Document source:
((

Quelques minutes seulement après que des tirs se sont fait entendre dans la région enclavée séparatiste, un premier bilan provisoire fait état de 5 morts et de 80 blessés. Des victimes qui s’ajoutent aux 6 500 personnes qui ont trouvé dans la mort au cours du conflit de 2020 qui a duré un mois et 14 jours. En marge de l’Assemblée générale de l’ONU qui se tient à New York, la cheffe de la diplomatie française Catherine Colonna a notamment dénoncé « l’utilisation d’armes lourdes y compris dans des zones habitées ».

Aucun accord de paix conclu depuis la guerre de 1990

Il faut dire que malgré la défaite de l’Arménie face à l’Azerbaïdjan en 2020, et le cessez-le-feu parrainé par la Russie qui a depuis déployé des troupes dans le Haut-Karabakh, la région reste le théâtre de nombreuses tensions, allant parfois même jusqu’aux échauffourées meurtrières. Plus de trois ans après la fin du conflit, les deux belligérants n’ont d’ailleurs scellé aucun accord de paix à ce jour. Et pour cause, l’épineuse question du Haut-Karabakh, sous le joug des Azéris depuis maintenant trois ans, n’est toujours pas réglée. Or, dans ce conflit qui oppose l’Arménie à l’Azerbaïdjan depuis plus de 30 ans, le Haut-Karabakh occupe une place centrale.

Tout commence à la fin des années 80, sur fond de dislocation du bloc soviétique. Le territoire du Haut-Karabakh, partie intégrante de l’Azerbaïdjan peuplée en majorité par des Arméniens de confession chrétienne, proclame son indépendance. Une première guerre éclate alors entre sécessionnistes arméniens et l’armée azérie. Les deux ex-républiques soviétiques du Caucase s’enlisent dans un conflit qui cause la perte de dizaine de milliers d’hommes et de femmes. Près de six ans après le début des premières hostilités, les discussions chapeautées par la Russie, les Etats-Unis et le France, réunis au sein du groupe de Minsk, parviennent à aboutir à un cessez-le-feu, trop fragile néanmoins pour garantir une paix durable entre les deux belligérants.

))

Données extraites:
((

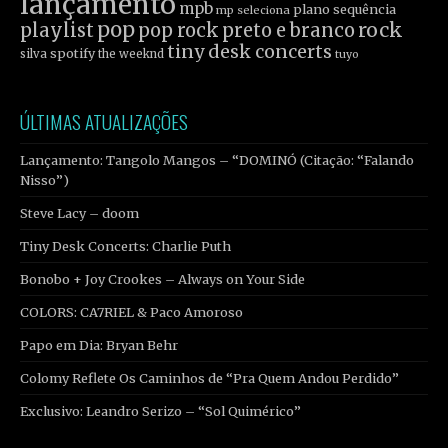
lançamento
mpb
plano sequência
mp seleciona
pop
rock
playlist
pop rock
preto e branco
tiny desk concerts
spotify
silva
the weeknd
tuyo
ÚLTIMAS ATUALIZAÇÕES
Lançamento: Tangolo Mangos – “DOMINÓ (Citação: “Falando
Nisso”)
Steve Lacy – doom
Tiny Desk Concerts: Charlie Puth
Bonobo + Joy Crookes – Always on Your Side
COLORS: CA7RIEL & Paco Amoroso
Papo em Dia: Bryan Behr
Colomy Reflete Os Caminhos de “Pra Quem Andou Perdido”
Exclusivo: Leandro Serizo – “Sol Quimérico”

))

Consigne: Recopiez mot pour mot l'intégralité du texte sur le conflit du Haut-Karabakh. Les lignes forment un matériau à part, distinct du texte.

Exercice corrigé:
Quelques minutes seulement après que des tirs se sont fait entendre dans la région enclavée séparatiste, un premier bilan provisoire fait état de 5 morts et de 80 blessés. Des victimes qui s’ajoutent aux 6 500 personnes qui ont trouvé dans la mort au cours du conflit de 2020 qui a duré un mois et 14 jours. En marge de l’Assemblée générale de l’ONU qui se tient à New York, la cheffe de la diplomatie française Catherine Colonna a notamment dénoncé « l’utilisation d’armes lourdes y compris dans des zones habitées ».

Aucun accord de paix conclu depuis la guerre de 1990

Il faut dire que malgré la défaite de l’Arménie face à l’Azerbaïdjan en 2020, et le cessez-le-feu parrainé par la Russie qui a depuis déployé des troupes dans le Haut-Karabakh, la région reste le théâtre de nombreuses tensions, allant parfois même jusqu’aux échauffourées meurtrières. Plus de trois ans après la fin du conflit, les deux belligérants n’ont d’ailleurs scellé aucun accord de paix à ce jour. Et pour cause, l’épineuse question du Haut-Karabakh, sous le joug des Azéris depuis maintenant trois ans, n’est toujours pas réglée. Or, dans ce conflit qui oppose l’Arménie à l’Azerbaïdjan depuis plus de 30 ans, le Haut-Karabakh occupe une place centrale.

Tout commence à la fin des années 80, sur fond de dislocation du bloc soviétique. Le territoire du Haut-Karabakh, partie intégrante de l’Azerbaïdjan peuplée en majorité par des Arméniens de confession chrétienne, proclame son indépendance. Une première guerre éclate alors entre sécessionnistes arméniens et l’armée azérie. Les deux ex-républiques soviétiques du Caucase s’enlisent dans un conflit qui cause la perte de dizaine de milliers d’hommes et de femmes. Près de six ans après le début des premières hostilités, les discussions chapeautées par la Russie, les Etats-Unis et le France, réunis au sein du groupe de Minsk, parviennent à aboutir à un cessez-le-feu, trop fragile néanmoins pour garantir une paix durable entre les deux belligérants.